▶ **Gegeven tekst**:
Einde inhoudsopgave
Wetboek van Strafrecht BES
Artikel 19
Geldend
Geldend vanaf 01-07-2019
- Bronpublicatie:
03-04-2019, Stb. 2019, 142 (uitgifte: 12-04-2019, kamerstukken: 34976)
- Inwerkingtreding
01-07-2019
- Bronpublicatie inwerkingtreding:
04-06-2019, Stb. 2019, 213 (uitgifte: 14-06-2019, kamerstukken/regelingnummer: -)
- Vakgebied(en)
Materieel strafrecht / Algemeen
1.
Alle besluiten op grond van de artikelen 18 tot en met 18b worden genomen door Onze Minister voor Rechtsbescherming, gehoord de reclasseringsinstelling en het gevangenisbestuur. Het gevangenisbestuur kan Onze Minister voor Rechtsbescherming voorstellen te besluiten tot voorwaardelijke invrijheidstelling. Onze Minister voor Rechtsbescherming kan de bevoegdheden, bedoeld in de eerste volzin, mandateren aan het hoofd van de Dienst Justitiële Inrichtingen.
2.

▶ **Aangeleverde gegevens**:

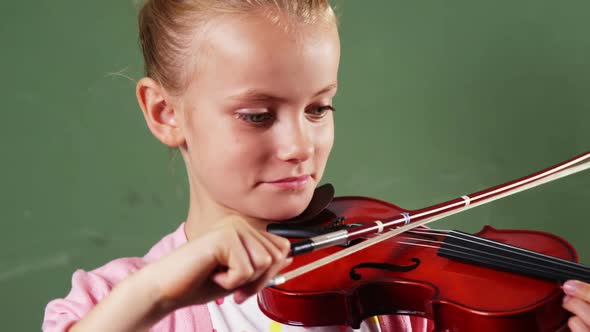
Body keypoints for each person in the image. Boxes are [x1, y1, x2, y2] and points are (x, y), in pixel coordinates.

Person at [42, 1, 590, 331]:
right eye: (258, 116)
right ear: (165, 112)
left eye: (318, 108)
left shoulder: (396, 293)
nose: (300, 145)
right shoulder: (112, 303)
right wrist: (159, 295)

▶ **Te beantwoorden vragen**:
#1 Aan wie kan Onze Minister voor Rechtsbescherming volgens het wetsartikel de bevoegdheden uit de eerste volzin mandateren?
#2 Kopieer uit het wetsartikel letterlijk het gedeelte van "- Inwerkingtreding" tot en met "Dienst Justitiële Inrichtingen.".
#3 Zet het wetsartikel uit het Wetboek van Strafrecht BES voort vanaf het punt waar de tekst ophoudt.

▶ **Uitgewerkte antwoorden**:
#1 Aan het hoofd van de Dienst Justitiële Inrichtingen.

#2
- Inwerkingtreding
01-07-2019
- Bronpublicatie inwerkingtreding:
04-06-2019, Stb. 2019, 213 (uitgifte: 14-06-2019, kamerstukken/regelingnummer: -)
- Vakgebied(en)
Materieel strafrecht / Algemeen
1.
Alle besluiten op grond van de artikelen 18 tot en met 18b worden genomen door Onze Minister voor Rechtsbescherming, gehoord de reclasseringsinstelling en het gevangenisbestuur. Het gevangenisbestuur kan Onze Minister voor Rechtsbescherming voorstellen te besluiten tot voorwaardelijke invrijheidstelling. Onze Minister voor Rechtsbescherming kan de bevoegdheden, bedoeld in de eerste volzin, mandateren aan het hoofd van de Dienst Justitiële Inrichtingen.

#3
Zolang de bevoegdheid tot herroeping van de voorwaardelijke invrijheidstelling bestaat, kan de voorwaardelijk in vrijheid gestelde, ten aanzien van wie een redelijk vermoeden bestaat, dat hij gedurende de proeftijd in strijd heeft gehandeld met de in zijn verlofpas uitgedrukte voorwaarden, in het belang der openbare orde worden aangehouden. De aanhouding wordt bevolen door de officier van justitie onder de verplichting Onze Minister voor Rechtsbescherming daarvan onverwijld kennis te geven.
3.
De aanhouding is gedurende ten hoogste dertig dagen van kracht. Volgt in aansluiting aan de aanhouding een schorsing of een herroeping van de voorwaardelijke invrijheidstelling, dan wordt de tenuitvoerlegging der straf geacht hervat te zijn op de dag der aanhouding.